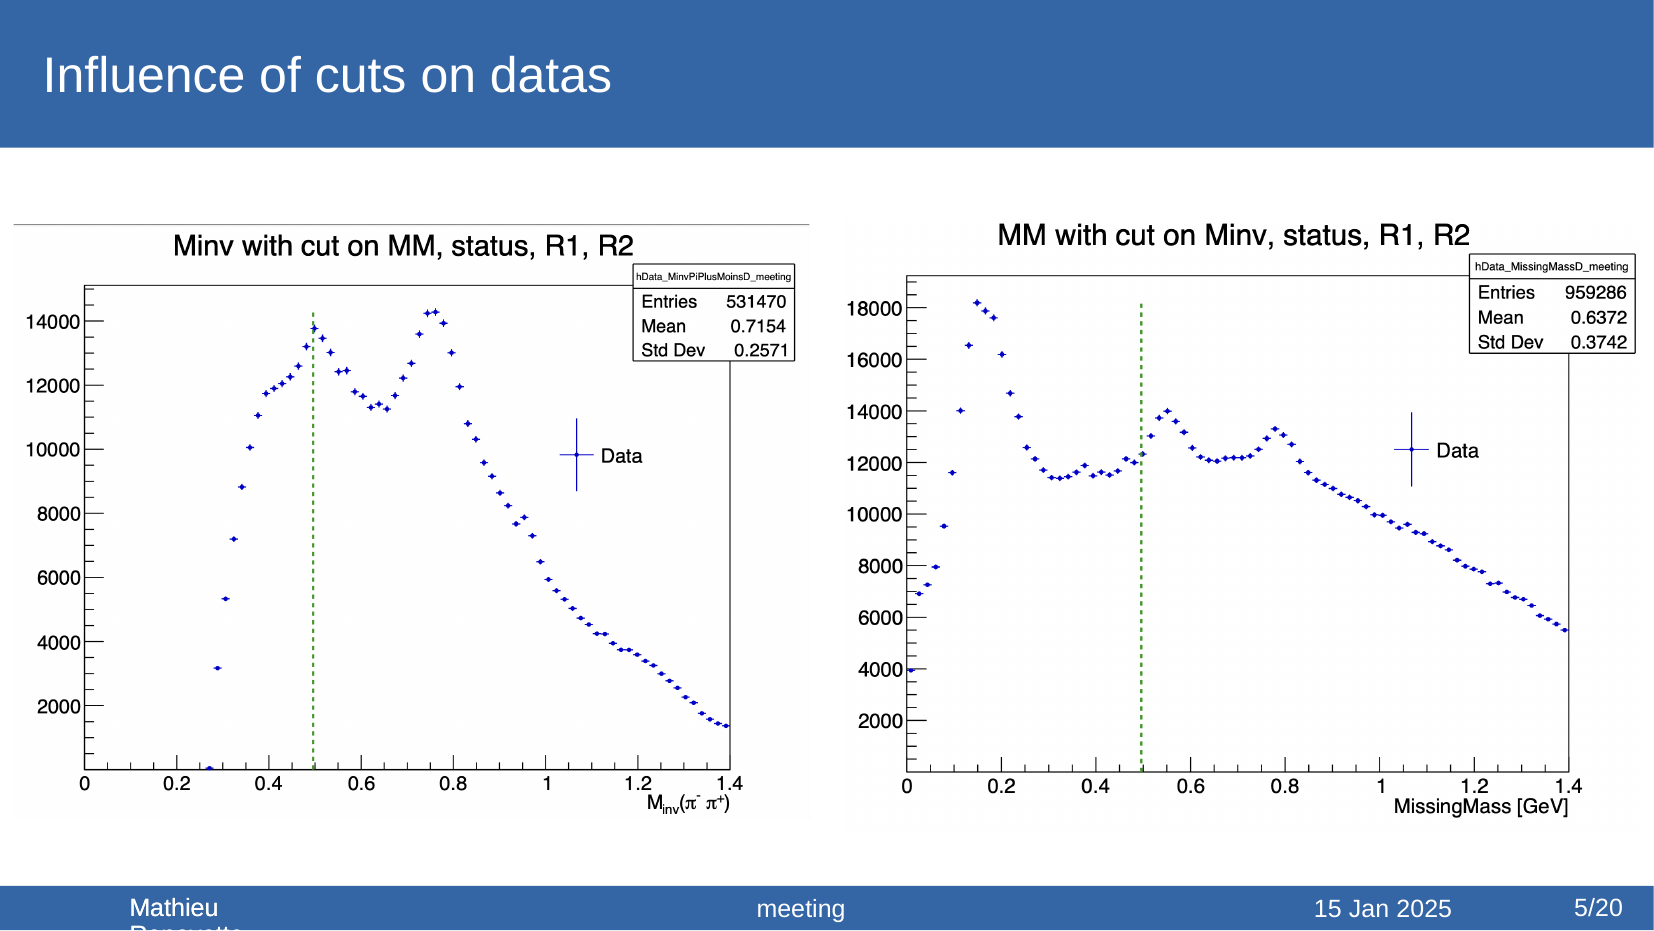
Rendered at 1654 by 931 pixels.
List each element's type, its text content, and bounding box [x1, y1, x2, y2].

text_box Mathieu Ronayette [114, 885, 355, 929]
text_box 5/20 [1559, 885, 1654, 930]
text_box Influence of cuts on datas [27, 40, 886, 114]
picture [844, 217, 1641, 831]
text_box 15 Jan 2025 [1299, 887, 1536, 931]
text_box meeting [734, 887, 953, 931]
text_box [226, 885, 1654, 931]
text_box [0, 885, 131, 931]
text_box [0, 0, 1654, 148]
picture [13, 224, 810, 820]
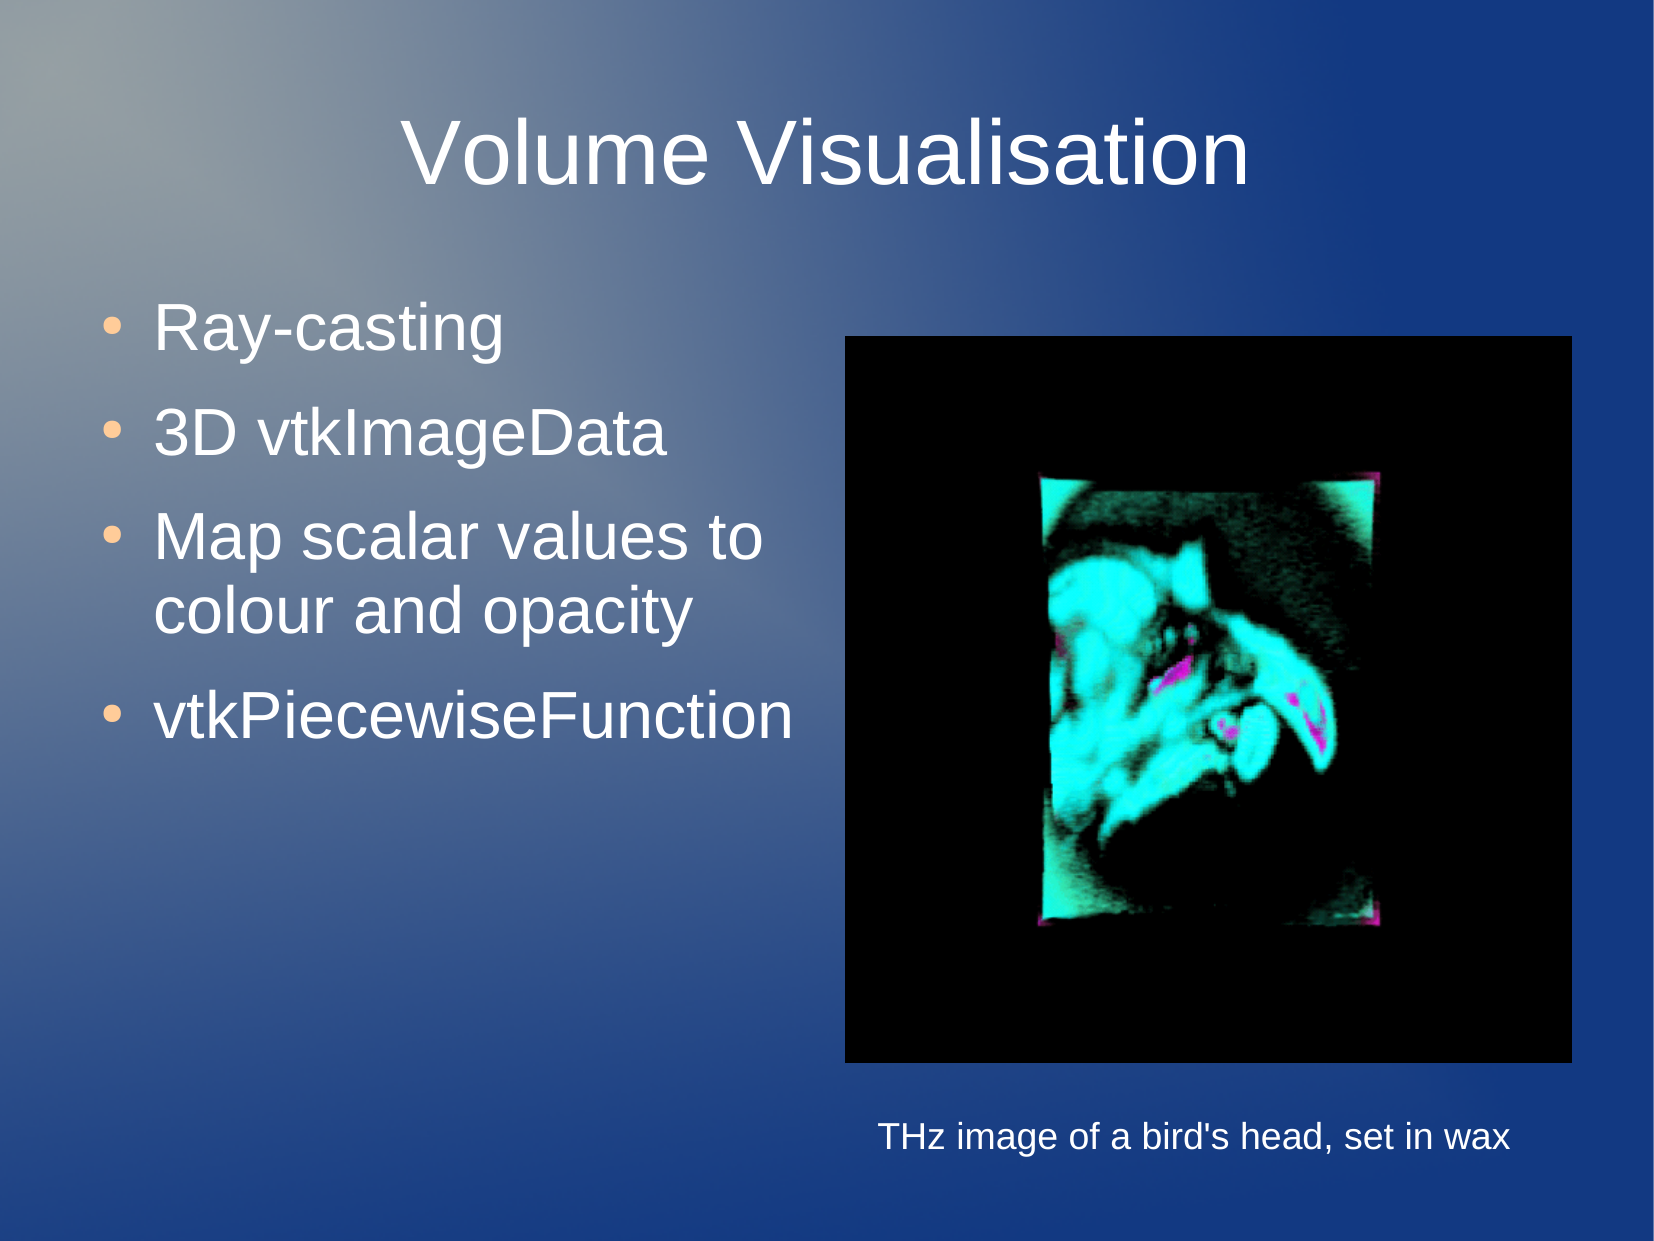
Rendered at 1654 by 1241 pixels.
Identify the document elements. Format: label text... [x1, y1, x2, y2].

picture [0, 0, 1654, 1241]
list Ray-casting 3D vtkImageData Map scalar values to colour and opacity vtkPiecewiseFunction [82, 290, 809, 1109]
text_box THz image of a bird's head, set in wax [862, 1108, 1526, 1166]
title Volume Visualisation [82, 49, 1571, 257]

═══

» **THE REQUEST**: Copy out the material above word for word from beginning to end, omitting the pictures.

» **COMPLETED TASK**:
Rendered at 1654 by 931 pixels.
List each element's type, its text content, and bounding box [x1, y1, x2, y2].

text_box Mathieu Ronayette [114, 885, 355, 929]
text_box 5/20 [1559, 885, 1654, 930]
text_box Influence of cuts on datas [27, 40, 886, 114]
picture [844, 217, 1641, 831]
text_box 15 Jan 2025 [1299, 887, 1536, 931]
text_box meeting [734, 887, 953, 931]
text_box [226, 885, 1654, 931]
text_box [0, 885, 131, 931]
text_box [0, 0, 1654, 148]
picture [13, 224, 810, 820]
Rendered at 1654 by 1241 pixels.
Identify the document elements. Format: label text... [x1, y1, x2, y2].

picture [0, 0, 1654, 1241]
list Ray-casting 3D vtkImageData Map scalar values to colour and opacity vtkPiecewiseFunction [82, 290, 809, 1109]
text_box THz image of a bird's head, set in wax [862, 1108, 1526, 1166]
title Volume Visualisation [82, 49, 1571, 257]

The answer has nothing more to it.